*WHAT TO DO*: From the entries below, return exactly the lines beginning at the one that contains "contactgegevens van deskundigen per" and ending at the one that contains "is een verhaal van continuïteit en", both of them included, and only those lines.

#### INPUT ####

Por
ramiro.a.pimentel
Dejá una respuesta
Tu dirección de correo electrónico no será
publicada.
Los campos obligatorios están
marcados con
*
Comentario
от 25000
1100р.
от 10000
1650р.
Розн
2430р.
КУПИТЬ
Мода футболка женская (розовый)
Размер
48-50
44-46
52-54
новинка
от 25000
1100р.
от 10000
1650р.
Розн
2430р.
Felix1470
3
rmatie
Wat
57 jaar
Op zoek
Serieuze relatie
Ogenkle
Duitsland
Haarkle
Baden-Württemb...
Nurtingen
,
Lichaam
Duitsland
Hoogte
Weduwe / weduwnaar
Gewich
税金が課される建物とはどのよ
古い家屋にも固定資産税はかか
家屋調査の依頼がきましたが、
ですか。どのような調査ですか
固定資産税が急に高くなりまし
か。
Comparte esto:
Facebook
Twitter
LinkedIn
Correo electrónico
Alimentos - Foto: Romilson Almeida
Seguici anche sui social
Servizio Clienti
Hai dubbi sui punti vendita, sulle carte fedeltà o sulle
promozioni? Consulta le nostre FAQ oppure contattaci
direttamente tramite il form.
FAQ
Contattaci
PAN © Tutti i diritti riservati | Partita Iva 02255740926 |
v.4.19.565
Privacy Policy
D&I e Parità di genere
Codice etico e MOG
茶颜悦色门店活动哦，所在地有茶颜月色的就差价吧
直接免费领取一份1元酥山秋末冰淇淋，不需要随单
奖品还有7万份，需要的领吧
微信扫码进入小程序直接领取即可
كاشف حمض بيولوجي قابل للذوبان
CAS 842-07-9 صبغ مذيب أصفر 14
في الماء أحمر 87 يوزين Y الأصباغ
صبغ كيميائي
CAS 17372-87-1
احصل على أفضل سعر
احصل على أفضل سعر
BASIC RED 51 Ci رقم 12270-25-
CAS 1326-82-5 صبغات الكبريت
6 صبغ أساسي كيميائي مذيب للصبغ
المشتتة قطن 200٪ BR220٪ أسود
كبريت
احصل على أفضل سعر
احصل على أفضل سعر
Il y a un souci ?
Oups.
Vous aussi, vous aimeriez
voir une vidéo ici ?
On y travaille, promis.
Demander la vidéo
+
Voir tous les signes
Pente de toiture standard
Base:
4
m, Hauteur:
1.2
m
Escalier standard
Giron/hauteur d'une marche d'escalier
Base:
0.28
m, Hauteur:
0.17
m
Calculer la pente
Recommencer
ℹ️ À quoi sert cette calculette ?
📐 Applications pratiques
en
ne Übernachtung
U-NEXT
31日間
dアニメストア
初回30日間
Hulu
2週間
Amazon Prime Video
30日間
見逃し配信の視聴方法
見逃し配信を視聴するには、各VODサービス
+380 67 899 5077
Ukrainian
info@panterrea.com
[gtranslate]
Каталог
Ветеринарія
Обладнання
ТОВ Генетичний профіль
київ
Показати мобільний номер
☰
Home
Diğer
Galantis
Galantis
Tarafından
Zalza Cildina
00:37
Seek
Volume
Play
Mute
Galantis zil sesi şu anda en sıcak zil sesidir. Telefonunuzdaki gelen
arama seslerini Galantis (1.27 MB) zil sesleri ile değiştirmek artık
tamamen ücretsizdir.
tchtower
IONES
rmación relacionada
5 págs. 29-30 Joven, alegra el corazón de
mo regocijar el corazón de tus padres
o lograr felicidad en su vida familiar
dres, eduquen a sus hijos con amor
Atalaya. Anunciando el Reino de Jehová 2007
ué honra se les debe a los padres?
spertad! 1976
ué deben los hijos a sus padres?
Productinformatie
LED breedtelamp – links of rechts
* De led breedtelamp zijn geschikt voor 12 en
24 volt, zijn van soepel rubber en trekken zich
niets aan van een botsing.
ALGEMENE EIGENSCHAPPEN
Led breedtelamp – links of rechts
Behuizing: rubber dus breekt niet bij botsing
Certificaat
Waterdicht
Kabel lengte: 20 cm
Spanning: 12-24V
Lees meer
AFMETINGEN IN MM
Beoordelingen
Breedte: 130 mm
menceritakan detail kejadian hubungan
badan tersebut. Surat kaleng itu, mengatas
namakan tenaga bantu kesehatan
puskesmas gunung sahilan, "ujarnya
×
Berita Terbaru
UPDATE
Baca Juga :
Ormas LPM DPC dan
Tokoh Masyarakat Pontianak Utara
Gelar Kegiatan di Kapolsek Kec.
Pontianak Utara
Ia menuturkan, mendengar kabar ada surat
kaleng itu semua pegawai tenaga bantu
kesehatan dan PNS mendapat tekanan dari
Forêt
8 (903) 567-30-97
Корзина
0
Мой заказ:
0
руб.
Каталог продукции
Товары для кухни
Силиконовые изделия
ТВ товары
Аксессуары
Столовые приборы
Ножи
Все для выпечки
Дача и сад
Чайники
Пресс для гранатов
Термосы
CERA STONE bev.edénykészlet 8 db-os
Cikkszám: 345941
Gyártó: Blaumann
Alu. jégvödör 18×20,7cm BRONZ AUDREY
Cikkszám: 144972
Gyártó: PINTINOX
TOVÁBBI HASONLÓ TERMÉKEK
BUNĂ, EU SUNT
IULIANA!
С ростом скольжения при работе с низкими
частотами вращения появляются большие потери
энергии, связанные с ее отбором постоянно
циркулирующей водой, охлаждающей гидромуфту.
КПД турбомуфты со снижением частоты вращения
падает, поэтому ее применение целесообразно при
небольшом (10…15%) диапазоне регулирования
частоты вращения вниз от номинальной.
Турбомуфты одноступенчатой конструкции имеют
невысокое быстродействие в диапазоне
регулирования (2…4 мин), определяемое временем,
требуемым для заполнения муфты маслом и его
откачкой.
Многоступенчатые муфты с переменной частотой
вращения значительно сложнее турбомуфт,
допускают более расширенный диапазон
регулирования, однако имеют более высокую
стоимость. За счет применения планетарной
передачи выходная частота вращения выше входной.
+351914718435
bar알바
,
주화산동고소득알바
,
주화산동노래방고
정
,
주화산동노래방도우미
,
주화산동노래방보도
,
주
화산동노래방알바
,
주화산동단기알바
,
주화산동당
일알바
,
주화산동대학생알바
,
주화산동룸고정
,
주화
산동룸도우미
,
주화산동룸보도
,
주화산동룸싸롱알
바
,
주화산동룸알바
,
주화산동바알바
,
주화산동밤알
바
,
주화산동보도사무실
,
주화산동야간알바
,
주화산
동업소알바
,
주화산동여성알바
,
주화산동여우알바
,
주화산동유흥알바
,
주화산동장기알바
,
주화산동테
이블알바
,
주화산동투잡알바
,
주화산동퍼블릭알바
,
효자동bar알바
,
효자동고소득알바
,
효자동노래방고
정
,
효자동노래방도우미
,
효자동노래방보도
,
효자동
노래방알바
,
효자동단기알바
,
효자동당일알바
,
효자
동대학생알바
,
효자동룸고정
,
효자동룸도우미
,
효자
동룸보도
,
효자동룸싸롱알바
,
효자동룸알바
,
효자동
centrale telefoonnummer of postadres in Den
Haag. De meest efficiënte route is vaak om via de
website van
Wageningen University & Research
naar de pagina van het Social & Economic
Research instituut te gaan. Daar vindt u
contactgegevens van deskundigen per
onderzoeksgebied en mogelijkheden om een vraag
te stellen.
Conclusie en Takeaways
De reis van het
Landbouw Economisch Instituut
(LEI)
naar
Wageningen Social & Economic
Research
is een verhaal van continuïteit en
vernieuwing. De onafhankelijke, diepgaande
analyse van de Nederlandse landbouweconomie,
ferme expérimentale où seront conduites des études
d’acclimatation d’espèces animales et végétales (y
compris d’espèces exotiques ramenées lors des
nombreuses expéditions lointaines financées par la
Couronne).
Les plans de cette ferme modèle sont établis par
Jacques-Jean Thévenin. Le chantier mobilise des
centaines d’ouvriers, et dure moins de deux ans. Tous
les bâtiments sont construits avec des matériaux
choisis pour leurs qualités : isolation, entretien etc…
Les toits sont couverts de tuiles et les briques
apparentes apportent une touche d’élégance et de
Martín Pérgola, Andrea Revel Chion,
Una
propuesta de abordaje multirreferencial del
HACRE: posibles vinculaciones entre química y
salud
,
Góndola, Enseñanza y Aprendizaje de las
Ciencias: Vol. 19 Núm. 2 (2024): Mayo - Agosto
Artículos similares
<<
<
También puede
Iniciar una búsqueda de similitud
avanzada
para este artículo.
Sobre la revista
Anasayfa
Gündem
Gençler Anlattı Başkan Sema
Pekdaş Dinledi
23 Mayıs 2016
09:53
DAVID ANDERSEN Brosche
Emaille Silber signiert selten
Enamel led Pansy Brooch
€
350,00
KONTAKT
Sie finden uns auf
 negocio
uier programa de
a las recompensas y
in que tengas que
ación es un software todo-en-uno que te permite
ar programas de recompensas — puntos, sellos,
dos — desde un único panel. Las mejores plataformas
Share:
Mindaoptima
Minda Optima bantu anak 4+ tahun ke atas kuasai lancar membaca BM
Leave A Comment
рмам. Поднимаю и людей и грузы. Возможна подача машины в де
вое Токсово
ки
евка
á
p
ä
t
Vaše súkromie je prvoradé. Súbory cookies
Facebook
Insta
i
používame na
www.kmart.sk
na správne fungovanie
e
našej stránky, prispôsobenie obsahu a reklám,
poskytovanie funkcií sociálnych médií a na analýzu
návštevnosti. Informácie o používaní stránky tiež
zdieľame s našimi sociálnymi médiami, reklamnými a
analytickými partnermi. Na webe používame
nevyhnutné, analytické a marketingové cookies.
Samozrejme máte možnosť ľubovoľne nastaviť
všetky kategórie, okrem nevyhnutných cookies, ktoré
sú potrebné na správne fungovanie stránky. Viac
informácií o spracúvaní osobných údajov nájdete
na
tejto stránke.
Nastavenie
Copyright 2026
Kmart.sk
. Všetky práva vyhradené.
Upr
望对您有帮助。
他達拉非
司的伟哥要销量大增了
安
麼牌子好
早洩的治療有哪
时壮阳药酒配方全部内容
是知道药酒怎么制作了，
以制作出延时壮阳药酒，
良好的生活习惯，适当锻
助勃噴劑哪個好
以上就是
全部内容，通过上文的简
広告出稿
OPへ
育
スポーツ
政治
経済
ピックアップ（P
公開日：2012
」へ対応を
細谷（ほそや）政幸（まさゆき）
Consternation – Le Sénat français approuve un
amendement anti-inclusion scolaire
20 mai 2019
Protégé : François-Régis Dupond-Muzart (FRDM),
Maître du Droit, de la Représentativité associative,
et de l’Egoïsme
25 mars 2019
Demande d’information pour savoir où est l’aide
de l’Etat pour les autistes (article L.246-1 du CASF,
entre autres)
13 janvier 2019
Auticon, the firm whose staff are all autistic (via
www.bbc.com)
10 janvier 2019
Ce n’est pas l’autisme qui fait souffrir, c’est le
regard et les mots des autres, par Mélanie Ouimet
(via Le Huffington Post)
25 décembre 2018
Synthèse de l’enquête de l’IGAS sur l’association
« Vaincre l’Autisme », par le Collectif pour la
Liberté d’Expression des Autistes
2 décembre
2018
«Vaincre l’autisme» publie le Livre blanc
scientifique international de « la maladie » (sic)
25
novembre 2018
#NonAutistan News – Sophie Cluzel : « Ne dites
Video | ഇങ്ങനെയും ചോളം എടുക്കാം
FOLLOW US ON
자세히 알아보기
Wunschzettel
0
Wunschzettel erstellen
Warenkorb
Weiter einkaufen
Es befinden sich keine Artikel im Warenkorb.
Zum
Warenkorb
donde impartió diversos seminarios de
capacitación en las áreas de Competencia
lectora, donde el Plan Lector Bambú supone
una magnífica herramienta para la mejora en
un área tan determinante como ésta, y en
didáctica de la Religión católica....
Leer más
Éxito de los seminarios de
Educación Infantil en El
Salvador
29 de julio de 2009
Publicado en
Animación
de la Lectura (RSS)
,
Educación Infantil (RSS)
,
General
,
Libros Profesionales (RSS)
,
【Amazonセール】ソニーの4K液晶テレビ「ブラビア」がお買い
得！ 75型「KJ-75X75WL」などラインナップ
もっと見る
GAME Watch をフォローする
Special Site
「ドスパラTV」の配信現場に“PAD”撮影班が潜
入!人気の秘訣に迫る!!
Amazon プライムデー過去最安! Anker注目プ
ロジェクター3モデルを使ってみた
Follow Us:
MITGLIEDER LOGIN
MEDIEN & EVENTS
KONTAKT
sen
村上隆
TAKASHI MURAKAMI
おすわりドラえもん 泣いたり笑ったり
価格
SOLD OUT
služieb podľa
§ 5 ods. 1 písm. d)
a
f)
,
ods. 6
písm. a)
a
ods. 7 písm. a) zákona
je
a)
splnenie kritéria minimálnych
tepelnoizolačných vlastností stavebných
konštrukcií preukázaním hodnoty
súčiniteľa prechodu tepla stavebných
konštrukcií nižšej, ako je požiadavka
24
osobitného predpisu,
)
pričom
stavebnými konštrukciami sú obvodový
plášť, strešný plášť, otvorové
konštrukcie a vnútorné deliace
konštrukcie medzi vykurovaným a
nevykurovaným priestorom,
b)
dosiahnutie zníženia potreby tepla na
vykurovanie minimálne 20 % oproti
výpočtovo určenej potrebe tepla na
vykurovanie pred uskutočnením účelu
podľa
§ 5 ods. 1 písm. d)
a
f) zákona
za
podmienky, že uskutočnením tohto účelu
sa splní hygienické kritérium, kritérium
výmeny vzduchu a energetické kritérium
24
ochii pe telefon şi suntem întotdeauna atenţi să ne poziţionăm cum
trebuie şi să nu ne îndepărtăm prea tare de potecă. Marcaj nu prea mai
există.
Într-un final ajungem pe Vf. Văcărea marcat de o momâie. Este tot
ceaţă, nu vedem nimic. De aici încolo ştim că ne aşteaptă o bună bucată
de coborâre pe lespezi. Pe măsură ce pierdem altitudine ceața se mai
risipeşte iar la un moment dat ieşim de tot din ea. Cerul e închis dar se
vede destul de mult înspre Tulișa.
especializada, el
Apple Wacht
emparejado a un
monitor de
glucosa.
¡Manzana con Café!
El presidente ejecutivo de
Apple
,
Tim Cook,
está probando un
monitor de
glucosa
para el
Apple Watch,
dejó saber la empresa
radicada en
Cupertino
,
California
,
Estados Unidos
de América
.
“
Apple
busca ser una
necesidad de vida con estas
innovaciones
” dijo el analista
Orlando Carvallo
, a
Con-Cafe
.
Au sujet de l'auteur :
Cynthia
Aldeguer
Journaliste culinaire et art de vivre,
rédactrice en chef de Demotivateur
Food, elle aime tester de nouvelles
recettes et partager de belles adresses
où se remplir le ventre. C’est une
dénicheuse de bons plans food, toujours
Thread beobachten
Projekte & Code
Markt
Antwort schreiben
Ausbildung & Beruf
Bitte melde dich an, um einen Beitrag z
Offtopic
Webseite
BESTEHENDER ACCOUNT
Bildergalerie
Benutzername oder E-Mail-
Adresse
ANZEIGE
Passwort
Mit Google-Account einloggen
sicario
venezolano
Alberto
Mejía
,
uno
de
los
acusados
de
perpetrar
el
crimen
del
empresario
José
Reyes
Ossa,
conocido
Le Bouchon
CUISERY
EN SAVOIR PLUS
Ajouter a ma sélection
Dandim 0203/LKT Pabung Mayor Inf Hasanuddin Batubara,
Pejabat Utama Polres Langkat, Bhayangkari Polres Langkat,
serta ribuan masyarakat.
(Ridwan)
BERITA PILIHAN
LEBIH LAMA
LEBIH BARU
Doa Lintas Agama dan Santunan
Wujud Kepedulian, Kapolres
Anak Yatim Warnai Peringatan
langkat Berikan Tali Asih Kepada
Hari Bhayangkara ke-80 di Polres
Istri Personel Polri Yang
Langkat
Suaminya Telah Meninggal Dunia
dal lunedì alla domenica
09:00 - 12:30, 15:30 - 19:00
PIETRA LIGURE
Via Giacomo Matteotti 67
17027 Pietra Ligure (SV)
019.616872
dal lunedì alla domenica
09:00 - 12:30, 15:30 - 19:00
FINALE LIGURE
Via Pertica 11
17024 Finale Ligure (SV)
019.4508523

####

*SOLUTION TO THE EXERCISE*:
contactgegevens van deskundigen per
onderzoeksgebied en mogelijkheden om een vraag
te stellen.
Conclusie en Takeaways
De reis van het
Landbouw Economisch Instituut
(LEI)
naar
Wageningen Social & Economic
Research
is een verhaal van continuïteit en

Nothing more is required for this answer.